TOKYO (TR) – The resignation of entertainer Shinsuke Shimada last August over links to organized crime will lead to an upsurge in employment of retiring police officials by media companies, reports Nikkan Gendai (Mar. 16).

To prove its case the tabloid chooses to profile Tetsuya Morishi, 59, the former head of the anti-organized crime division of the Tokyo Metropolitan Police. Starting in April he will be employed at Fuji Television.

Last October, at the time when legislation was passed to prohibit ordinary citizens from having business dealings with criminal organizations, Morishi, nicknamed Anpanman due to his rotund shape, reached out to a collection of 3,000 corporations to say that organized crime is be removed from society. “I want you to work with us in implementing these measures safely,” he said.

However, last month he abruptly retired from the metropolitan police. According to an unnamed source within the television business, Morishi will be employed as lead consultant for security — an example of the practice known as amakudari, or descent from heaven, in which government workers land positions in the private sector after retirement. “Possibly Fuji is seeking confidential investigative information,” explains the same source. “They want intelligence on the sly about which production companies and entertainers are linked to organized crime.”

Last August, Shimada abruptly announced his retirement from the entertainment business after admitting to an exchange of e-mails with an upper member of the Yamaguchi-gumi, Japan’s largest crime syndicate. To prevent similar issues, Nikkan Gendai speculates that media companies want to obtain the police’s supposed “black list” of celebrity names and organizations with yakuza links.

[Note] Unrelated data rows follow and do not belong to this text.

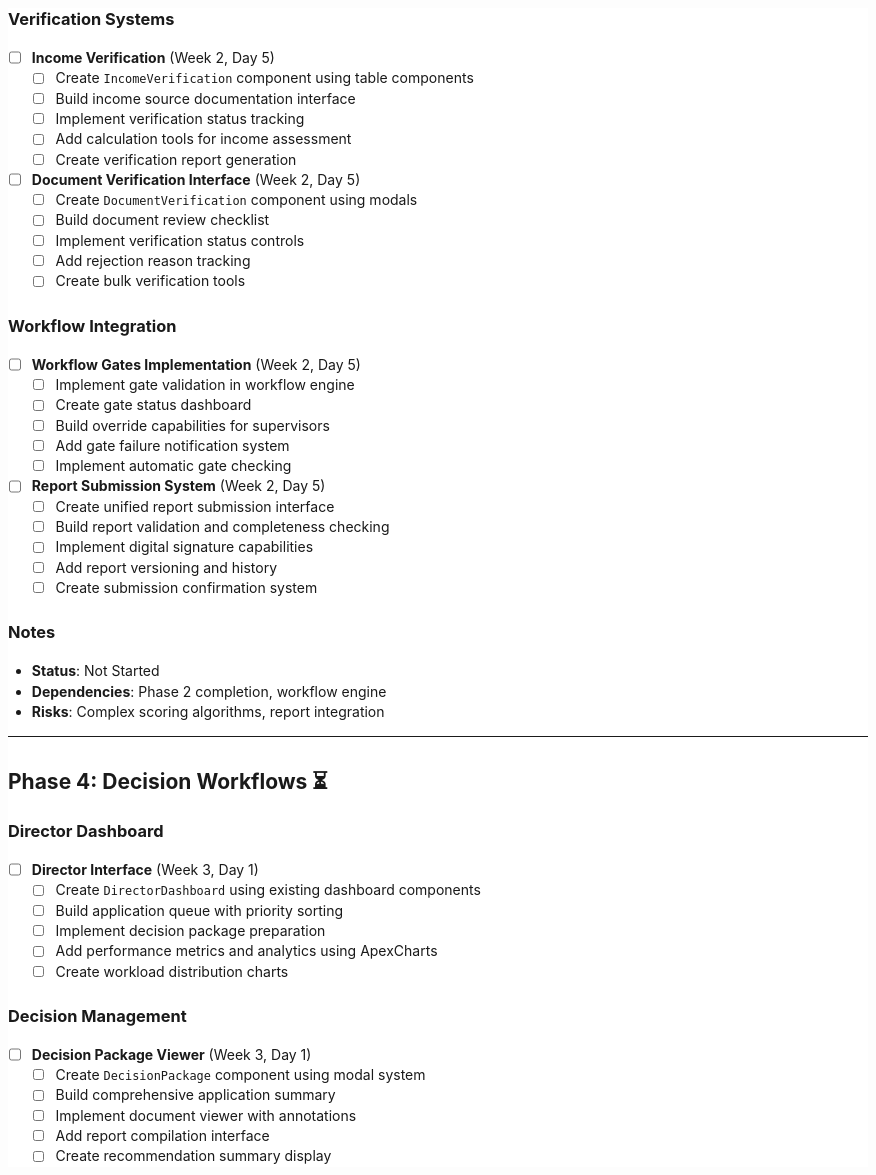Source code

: ### Verification Systems
- [ ] **Income Verification** (Week 2, Day 5)
  - [ ] Create `IncomeVerification` component using table components
  - [ ] Build income source documentation interface
  - [ ] Implement verification status tracking
  - [ ] Add calculation tools for income assessment
  - [ ] Create verification report generation

- [ ] **Document Verification Interface** (Week 2, Day 5)
  - [ ] Create `DocumentVerification` component using modals
  - [ ] Build document review checklist
  - [ ] Implement verification status controls
  - [ ] Add rejection reason tracking
  - [ ] Create bulk verification tools

### Workflow Integration
- [ ] **Workflow Gates Implementation** (Week 2, Day 5)
  - [ ] Implement gate validation in workflow engine
  - [ ] Create gate status dashboard
  - [ ] Build override capabilities for supervisors
  - [ ] Add gate failure notification system
  - [ ] Implement automatic gate checking

- [ ] **Report Submission System** (Week 2, Day 5)
  - [ ] Create unified report submission interface
  - [ ] Build report validation and completeness checking
  - [ ] Implement digital signature capabilities
  - [ ] Add report versioning and history
  - [ ] Create submission confirmation system

### Notes
- **Status**: Not Started
- **Dependencies**: Phase 2 completion, workflow engine
- **Risks**: Complex scoring algorithms, report integration

---

## Phase 4: Decision Workflows ⏳

### Director Dashboard
- [ ] **Director Interface** (Week 3, Day 1)
  - [ ] Create `DirectorDashboard` using existing dashboard components
  - [ ] Build application queue with priority sorting
  - [ ] Implement decision package preparation
  - [ ] Add performance metrics and analytics using ApexCharts
  - [ ] Create workload distribution charts

### Decision Management
- [ ] **Decision Package Viewer** (Week 3, Day 1)
  - [ ] Create `DecisionPackage` component using modal system
  - [ ] Build comprehensive application summary
  - [ ] Implement document viewer with annotations
  - [ ] Add report compilation interface
  - [ ] Create recommendation summary display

This is the not the first time that amakudari interests have been cited as a facilitator of the passage of the recent anti-gang legislation. Manabu Miyazaki, an author of dozens of books about yakuza, including “Toppamono: My Life in Japan’s Underworld,” in January said: “Retired police officials do not have any special skills that can be carried forward into the business world. However, if laws (related to organized crime) become more strict, companies would need former officers for consulting purposes.”

Fuji TV refused to comment on the hiring, citing the personal nature of the matter as the reason.

“Corporations are fearful about ties to gangsters,” says police journalist Yu Terasawa. “When companies hear about the Fuji TV move there will be an explosion of similar activity that will follow.”

Terasawa says that there have been rumblings in the past about the enactment of the laws being specifically for amakudari purposes, which coincides with Miyazaki’s view. “Now it is becoming the reality,” the journalist says.